In the upstairs gallery the earliest pieces — little clusters of separately framed snapshots — somewhat whimsically record Gilbert and George taking these first artistic steps. The arrangements mimic the subject of the artists' experience, but by 1974 a more confident symmetry begins to define itself. The subject changes. It is no longer the game of 'Gilbert and George' at large, but the emotional upheavals of two men who suddenly begin to realise what they have let themselves in for. The symmetry hardens into rectangular arrangements, the title of the work is imposed, at first tentatively in various positions, at last assertively in the bottom right-hand corner. The total image is now resolved as a grid of separately framed black-and-white photographs, a neat way of presenting a monumental image that is also easy and cheap to transport. Some of the images are dyed a colour for the first time — red, expressive of the conflict, even violence, of the moment.

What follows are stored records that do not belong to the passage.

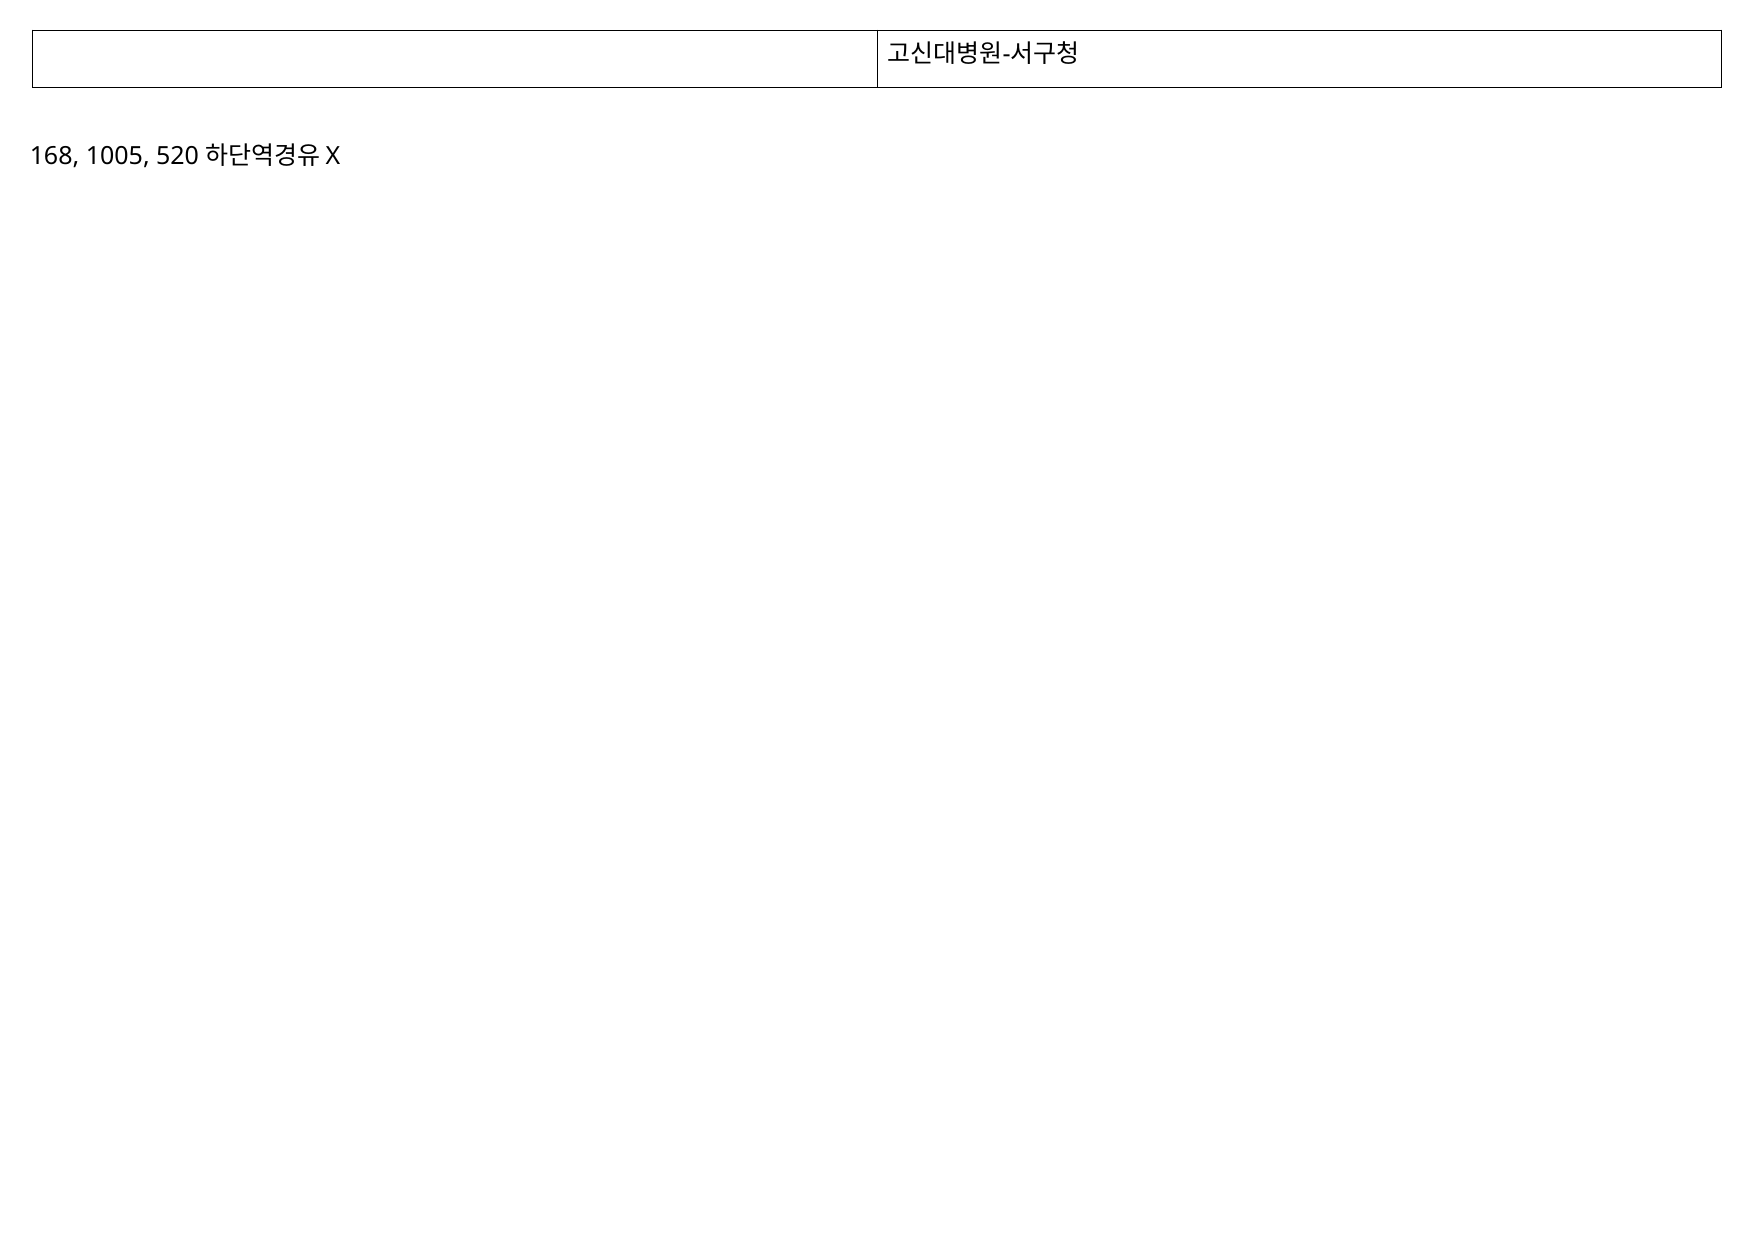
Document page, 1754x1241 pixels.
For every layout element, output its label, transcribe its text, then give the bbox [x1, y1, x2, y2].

table_cell [33, 31, 877, 87]
table_cell 고신대병원-서구청 [878, 31, 1721, 87]
text 168, 1005, 520 하단역경유X [29, 136, 1724, 172]
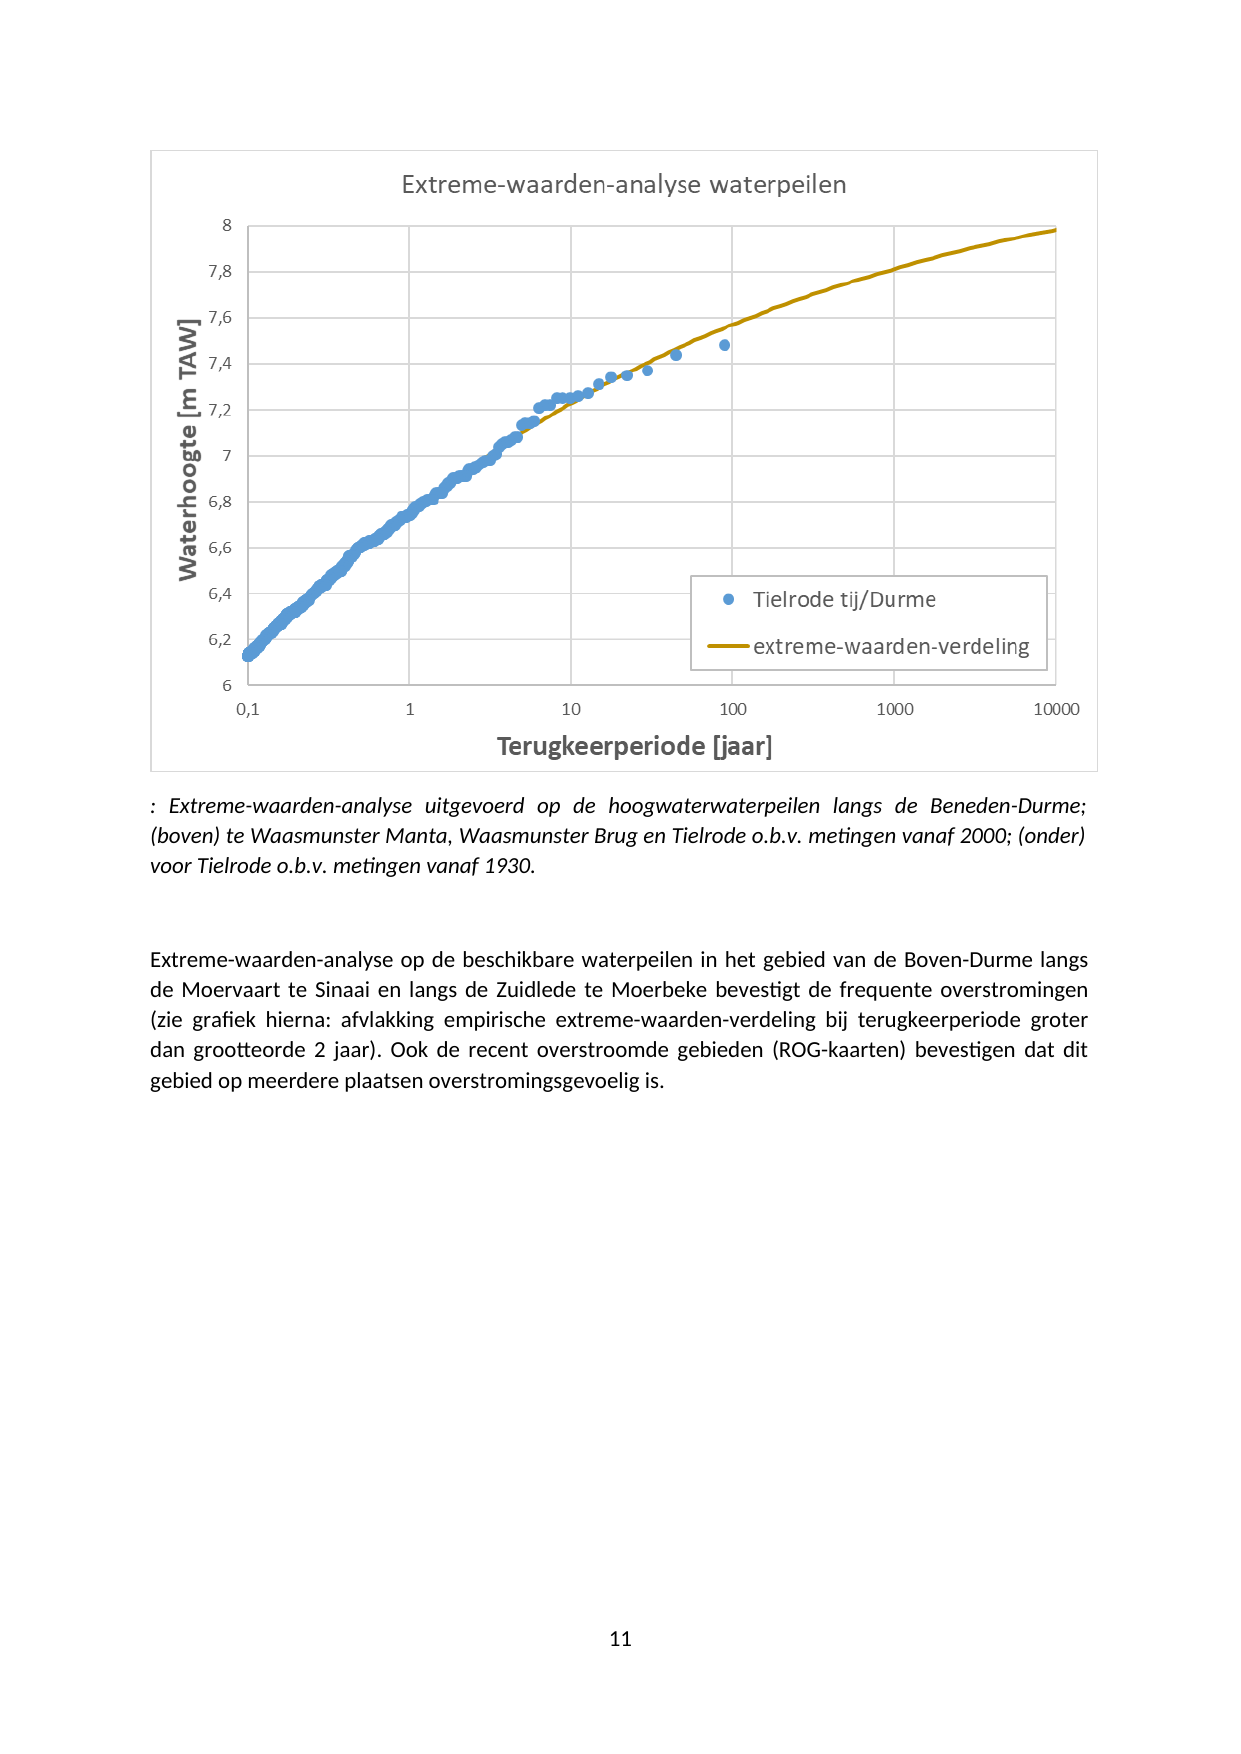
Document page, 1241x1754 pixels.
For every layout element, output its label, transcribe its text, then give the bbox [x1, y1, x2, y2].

text Extreme-waarden-analyse op de beschikbare waterpeilen in het gebied van de Boven-Durme langs de Moervaart te Sinaai en langs de Zuidlede te Moerbeke bevestigt de frequente overstromingen (zie grafiek hierna: afvlakking empirische extreme-waarden-verdeling bij terugkeerperiode groter dan grootteorde 2 jaar). Ook de recent overstroomde gebieden (ROG-kaarten) bevestigen dat dit gebied op meerdere plaatsen overstromingsgevoelig is. [150, 945, 1090, 1094]
text : Extreme-waarden-analyse uitgevoerd op de hoogwaterwaterpeilen langs de Beneden-Durme; (boven) te Waasmunster Manta, Waasmunster Brug en Tielrode o.b.v. metingen vanaf 2000; (onder) voor Tielrode o.b.v. metingen vanaf 1930. [150, 791, 1090, 879]
picture [150, 150, 1098, 772]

In 1977 the artists seem to resolve their personal problems, or at least ease them through identification with the outside world. They photograph the inner city strife of London — angry graffiti, down-and-outs, the flotsam and jetsam of the tideline where they live between the wealth of the City and decay of Spitalfields. Its violence is prescient of the riots. The images, though not the grid formats, enlarge. Downstairs the walls are stacked two deep, the artists increasingly absent themselves from the tableaux. It must be the most sensational photographic installation ever, and it completes the inversion. From being emblems they now present more and more powerfully emblematic images external to themselves. Having first invited the audience to look at them, they now invite it to see what they see. In the most recent works of all they do not select people, statues, cityscapes or other objects framed by their viewfinder, but make their own tribal and heraldic images in the form of photograms. It is entirely appropriate that the stained glass effect of this great jumble of symbolic images in the downstairs gallery suggests some sort of modern cathedral, because Gilbert and George emerge from these first 13 years of their artistic life as masters of a modern gothic.